Embora tudo desmorone, a luz venceu, e as coisas irão “piorar” até que o despertar de uma consciência mais elevada global emerja. Ao que estamos assistindo são os solfejos de um mundo ainda dividido e que continuará por um tempo, ao passo que uma nova forma de pensamento surge, mesmo que silenciosamente. Velhos hábitos estão morrendo, velhas práticas, formas de vida, padrões alimentares, vibracionais, conhecimentos, educação, saúde, climas, vegetação, mundo animal, apesar dos donos do mundo insistirem em suas práticas predatórias de convivência e exploração planetária, e agora, interplanetária.

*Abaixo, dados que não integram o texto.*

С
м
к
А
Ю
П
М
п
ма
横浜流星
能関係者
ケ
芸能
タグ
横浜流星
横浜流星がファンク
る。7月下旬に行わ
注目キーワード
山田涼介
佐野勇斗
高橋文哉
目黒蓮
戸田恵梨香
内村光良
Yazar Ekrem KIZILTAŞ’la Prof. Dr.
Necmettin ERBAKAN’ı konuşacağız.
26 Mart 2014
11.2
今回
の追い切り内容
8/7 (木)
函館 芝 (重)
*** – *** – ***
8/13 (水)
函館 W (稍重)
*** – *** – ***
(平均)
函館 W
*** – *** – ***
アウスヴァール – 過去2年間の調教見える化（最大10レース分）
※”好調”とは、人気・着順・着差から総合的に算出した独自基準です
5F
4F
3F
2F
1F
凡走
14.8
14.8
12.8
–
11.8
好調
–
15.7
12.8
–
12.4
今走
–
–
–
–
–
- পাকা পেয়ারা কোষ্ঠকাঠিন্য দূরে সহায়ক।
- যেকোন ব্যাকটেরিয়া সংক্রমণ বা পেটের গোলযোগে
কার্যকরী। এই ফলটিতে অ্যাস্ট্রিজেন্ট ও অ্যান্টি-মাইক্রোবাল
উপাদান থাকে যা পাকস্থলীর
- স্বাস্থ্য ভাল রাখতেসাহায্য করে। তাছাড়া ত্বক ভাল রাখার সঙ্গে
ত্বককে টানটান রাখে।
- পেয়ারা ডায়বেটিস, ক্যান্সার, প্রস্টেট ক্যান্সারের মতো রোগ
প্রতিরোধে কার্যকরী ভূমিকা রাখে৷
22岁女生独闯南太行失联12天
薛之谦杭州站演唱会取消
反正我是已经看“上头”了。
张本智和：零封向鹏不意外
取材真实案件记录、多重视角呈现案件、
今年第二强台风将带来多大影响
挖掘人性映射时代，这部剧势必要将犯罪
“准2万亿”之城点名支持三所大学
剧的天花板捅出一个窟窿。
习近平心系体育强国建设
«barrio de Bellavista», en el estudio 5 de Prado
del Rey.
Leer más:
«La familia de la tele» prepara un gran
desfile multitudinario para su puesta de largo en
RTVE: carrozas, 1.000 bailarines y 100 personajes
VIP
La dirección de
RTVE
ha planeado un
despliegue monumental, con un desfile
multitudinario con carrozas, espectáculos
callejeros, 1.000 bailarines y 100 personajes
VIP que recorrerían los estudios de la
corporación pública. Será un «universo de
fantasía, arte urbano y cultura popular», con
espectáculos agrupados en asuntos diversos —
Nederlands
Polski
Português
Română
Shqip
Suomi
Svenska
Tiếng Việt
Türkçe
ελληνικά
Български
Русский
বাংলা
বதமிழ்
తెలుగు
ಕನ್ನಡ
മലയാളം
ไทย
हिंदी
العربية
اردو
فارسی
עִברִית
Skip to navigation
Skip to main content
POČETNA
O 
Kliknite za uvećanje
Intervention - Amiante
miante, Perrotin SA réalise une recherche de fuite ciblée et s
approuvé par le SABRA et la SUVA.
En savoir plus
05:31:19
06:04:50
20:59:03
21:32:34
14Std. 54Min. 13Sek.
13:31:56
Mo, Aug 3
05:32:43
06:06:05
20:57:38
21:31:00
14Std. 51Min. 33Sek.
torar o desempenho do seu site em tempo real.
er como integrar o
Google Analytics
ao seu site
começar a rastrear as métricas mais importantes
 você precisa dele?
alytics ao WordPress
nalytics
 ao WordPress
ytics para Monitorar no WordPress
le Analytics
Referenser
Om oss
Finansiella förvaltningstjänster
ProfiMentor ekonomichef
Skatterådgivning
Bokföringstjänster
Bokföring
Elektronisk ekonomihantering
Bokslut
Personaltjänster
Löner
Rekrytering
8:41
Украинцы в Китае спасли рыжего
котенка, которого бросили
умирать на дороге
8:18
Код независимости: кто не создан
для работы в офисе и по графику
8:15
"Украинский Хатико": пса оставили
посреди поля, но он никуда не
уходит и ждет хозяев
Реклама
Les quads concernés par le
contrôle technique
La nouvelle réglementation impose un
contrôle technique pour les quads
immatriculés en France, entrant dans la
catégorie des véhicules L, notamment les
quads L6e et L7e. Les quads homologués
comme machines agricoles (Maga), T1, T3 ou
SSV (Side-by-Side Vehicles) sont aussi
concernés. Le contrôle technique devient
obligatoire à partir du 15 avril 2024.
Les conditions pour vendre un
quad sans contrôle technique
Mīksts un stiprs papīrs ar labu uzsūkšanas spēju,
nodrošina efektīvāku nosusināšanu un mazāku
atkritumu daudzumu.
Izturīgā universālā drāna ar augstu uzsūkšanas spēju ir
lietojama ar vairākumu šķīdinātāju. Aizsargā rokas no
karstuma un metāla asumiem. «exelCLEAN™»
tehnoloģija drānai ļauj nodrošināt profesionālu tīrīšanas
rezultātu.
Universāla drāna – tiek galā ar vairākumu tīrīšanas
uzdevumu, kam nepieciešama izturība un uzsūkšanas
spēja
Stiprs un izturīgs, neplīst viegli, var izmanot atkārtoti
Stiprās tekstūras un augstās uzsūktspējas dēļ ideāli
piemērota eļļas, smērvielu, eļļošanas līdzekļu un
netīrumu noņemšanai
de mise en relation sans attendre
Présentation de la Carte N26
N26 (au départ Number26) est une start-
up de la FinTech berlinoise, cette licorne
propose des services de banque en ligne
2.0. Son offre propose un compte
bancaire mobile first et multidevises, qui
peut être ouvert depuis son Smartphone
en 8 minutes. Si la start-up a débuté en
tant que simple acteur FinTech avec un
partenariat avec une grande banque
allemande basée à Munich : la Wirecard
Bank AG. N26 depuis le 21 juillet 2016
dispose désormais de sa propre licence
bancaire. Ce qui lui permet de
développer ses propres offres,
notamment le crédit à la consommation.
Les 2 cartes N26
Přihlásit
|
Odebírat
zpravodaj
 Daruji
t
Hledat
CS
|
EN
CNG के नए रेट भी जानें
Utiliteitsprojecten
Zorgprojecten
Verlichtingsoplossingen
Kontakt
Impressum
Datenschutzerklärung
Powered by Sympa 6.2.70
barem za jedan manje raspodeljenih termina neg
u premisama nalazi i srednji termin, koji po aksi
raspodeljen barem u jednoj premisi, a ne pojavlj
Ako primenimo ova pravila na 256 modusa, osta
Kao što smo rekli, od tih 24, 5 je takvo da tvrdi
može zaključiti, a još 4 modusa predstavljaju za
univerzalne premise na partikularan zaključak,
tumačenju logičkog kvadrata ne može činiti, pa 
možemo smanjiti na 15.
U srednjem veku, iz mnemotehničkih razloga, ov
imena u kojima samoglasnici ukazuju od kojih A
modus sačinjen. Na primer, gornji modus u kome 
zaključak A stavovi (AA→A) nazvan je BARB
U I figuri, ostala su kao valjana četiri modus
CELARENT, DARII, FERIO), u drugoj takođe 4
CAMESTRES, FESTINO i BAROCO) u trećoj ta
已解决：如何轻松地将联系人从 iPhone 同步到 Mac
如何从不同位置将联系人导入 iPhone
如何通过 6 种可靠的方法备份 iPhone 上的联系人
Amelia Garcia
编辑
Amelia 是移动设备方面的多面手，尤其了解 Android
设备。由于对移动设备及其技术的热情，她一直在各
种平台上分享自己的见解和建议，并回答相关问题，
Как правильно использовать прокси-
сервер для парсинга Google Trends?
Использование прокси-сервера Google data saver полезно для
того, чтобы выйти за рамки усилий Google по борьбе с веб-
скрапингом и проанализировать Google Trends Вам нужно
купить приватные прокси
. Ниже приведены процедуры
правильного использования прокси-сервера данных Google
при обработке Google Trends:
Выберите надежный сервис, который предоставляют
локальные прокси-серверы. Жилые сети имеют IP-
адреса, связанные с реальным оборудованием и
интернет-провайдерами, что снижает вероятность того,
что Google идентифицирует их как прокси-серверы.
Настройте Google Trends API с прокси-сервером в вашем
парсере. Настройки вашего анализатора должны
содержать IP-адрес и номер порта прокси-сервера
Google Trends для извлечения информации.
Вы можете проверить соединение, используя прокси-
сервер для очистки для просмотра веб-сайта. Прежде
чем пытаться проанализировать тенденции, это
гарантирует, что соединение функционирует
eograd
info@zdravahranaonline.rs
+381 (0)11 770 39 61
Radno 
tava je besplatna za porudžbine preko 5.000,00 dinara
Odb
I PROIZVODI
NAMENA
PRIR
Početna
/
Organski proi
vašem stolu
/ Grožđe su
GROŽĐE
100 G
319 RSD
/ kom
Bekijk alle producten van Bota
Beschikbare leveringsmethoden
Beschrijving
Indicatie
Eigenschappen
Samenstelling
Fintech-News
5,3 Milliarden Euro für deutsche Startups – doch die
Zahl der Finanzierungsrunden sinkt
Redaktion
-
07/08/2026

Nesses 10 anos, não apenas o mundo mudou, eu também, e o Versura foi e tem sido um fiel confidente, um fiel parceiro e aliado. Foi testemunha de momentos dramáticos da vida política global e brasileira, por vezes, tentando tatear o mundo às cegas. Sua escrita é crítica, mas esperançosa, como diria Gramsci: “otimismo da vontade, pessimismo da razão”.

Neste dia em que completa 10 anos, vejo-o com uma criança cambaleante, à procura de seus significados, de seu lugar, mas com a esperança redobrada. Hoje, o horizonte está mais claro do que no dia em que nasceu. Não se trata de ter encontrado as respostas finais, mas de modular as mesmas perguntas. Hoje, há menos angústia nesse post comemorativo do que no primeiro. Isso não significa que a busca se encerrou, e sim, que há a clareza de que não existe chegada, o processo é contínuo, o importante é seguir, do jeito que se pode, na velocidade que se pode, respeitando as paradas, caindo e se levantando, enxugando as lágrimas, errando, se perdoando e perdoando os outros, sorrindo, vibrando, vivendo.  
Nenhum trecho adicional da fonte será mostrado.